Al momento, Bacchetti ha in repertorio solo la produzione mendelssohniana per pianoforte e orchestra, comprese pagine di rarissima esecuzione come Serenade und Allegro op. 43, Capriccio brillante op. 22 e Rondò brillante op. 29. C'è un motivo perché abbia incominciato da qui l'avventura mendelssohniana che certamente l'attende?
«Forse l'emblematicità di queste opere. Infatti, a parer mio, la musica pianistica di Mendelssohn ha dovuto e deve vedersela con un fraintendimento. Siccome Mendelssohn era un pianista brillantissimo (Clara Schumann lo considerava un "virtuoso" superiore a Liszt), è parso coerente leggerne l'opera pianistica, e in particolare - appunto - le opere per pianoforte e orchestra, in chiave esibitoria. Si è trascurato di sondare fino a che punto la nitida effervescenza della scrittura mendelssohniana non racchiuda precise intenzioni poetiche, sicché risolverla in esultanza esecutiva significa irrigidirne il senso e trascurare i lieviti romantici che rendono magici anche gli accenti più leggiadri dell'immaginazione di Mendelssohn. Pur tenendo in conto abbaglianti "precedenti" quali - ad esempio - le esecuzioni di Serkin, Perahia e Schiff, io ho, allora, ritenuto di allontanarmi da un'impostazione virtuosistica, ho adottato tempi meno veloci e più adeguati al formularsi di intime vibrazioni, ho riconsiderato queste opere, ritenute ottime e abbondanti per le dita, in modo strutturalmente ed espressivamente più articolato. Mi sembra che, così, acquisiscano una fisionomia tutt'altra».
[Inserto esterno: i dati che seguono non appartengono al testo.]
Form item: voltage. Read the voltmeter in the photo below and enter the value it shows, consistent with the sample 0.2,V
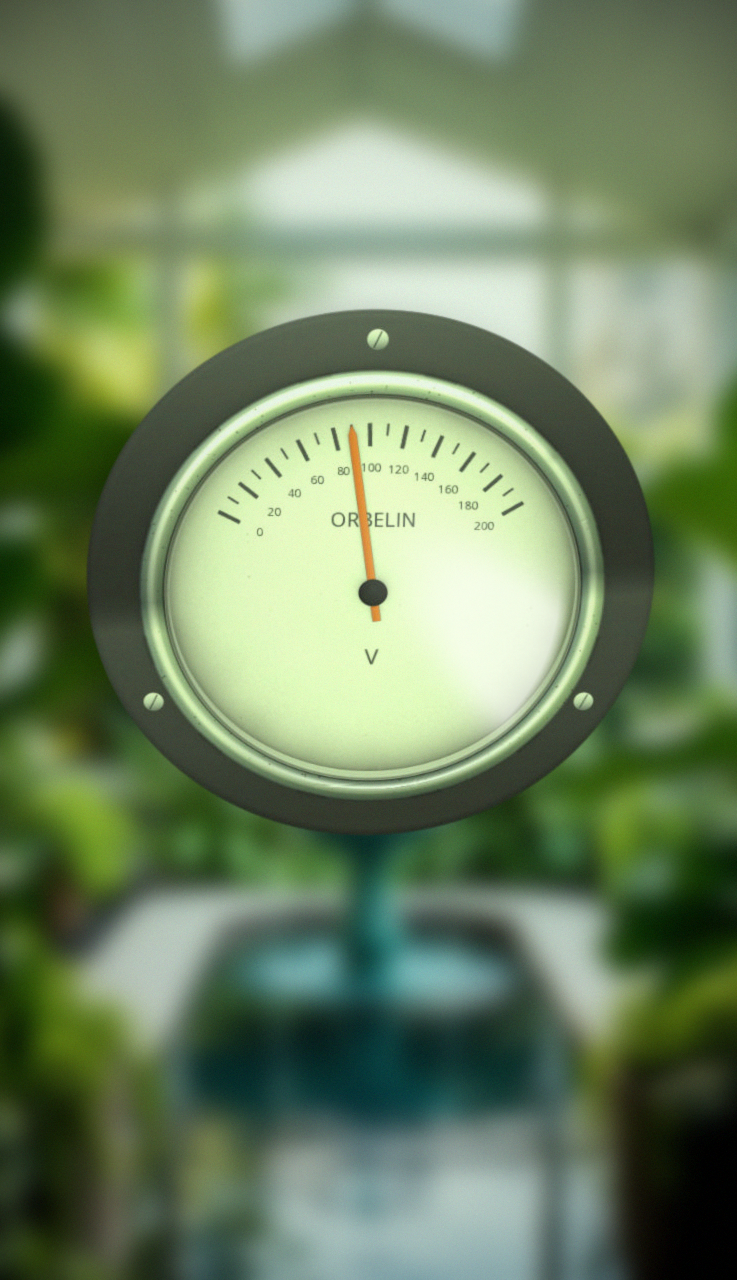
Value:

Cioè, giusto per esemplificare?
«L'introduzione idilliaca e l'irrompere inatteso della marcia, autentico coup de theatre, se drammaturgicamente gestiti, donano al vitalismo del Capriccio un respiro fantastico che ne dilata l'apparente frivolezza e la trasfigura. Quanto a Rondò: dal dialogo d'avvio tra pianoforte, fanfara di ottoni e poi orchestra si destano tratti drammatici e immagini notturne che fanno del calligrafismo "concertante" uno scrigno di arcane risonanze; poi - a cuore della composizione - pulsa un fugato di impressionante arditezza elaborativa, un culmine splendente di maestria, e da esso trae slancio il pirotecnico precipitare del finale. Quanto a Serenade und Allegro: Serenade è in sé un capolavoro. Cinque minuti di intensità inaudita, irrorata da flessuosità armoniche altrettanto inaudite. Stupore d'obbligo».

Resta il Concerto n. 1, opera più nota ...
«Mi dichiaro incantato soprattutto dall'arcadica delicatezza del secondo movimento. Vi aleggia un sorriso che ne eleva al quadrato l'evidente "classicità", si da consegnarla a una sensibilità di nuovo conio, assolutamente mendelssohniana, cioè tesa ad armonizzare le lezioni della storia e a comporne le specificità in superiore emozione intellettuale».

Niente "fratture", insomma. Il che, in fondo, è quanto costò a Mendelssohn l'irrisione di Wagner e di Debussy (che lo definì "un notaio elegante") ...
«Anche Berio accusava Mendelssohn d'essere un romantico poco coraggioso, un "minore". In compenso Goethe scorgeva in lui un Mozart del nuovo secolo, e questa - con l'ammirazione "in diretta" di Schumann, analoga nel tenore - è una prospettiva comunque affascinante se si riflette sulla singolarità romantica di Mendelssohn».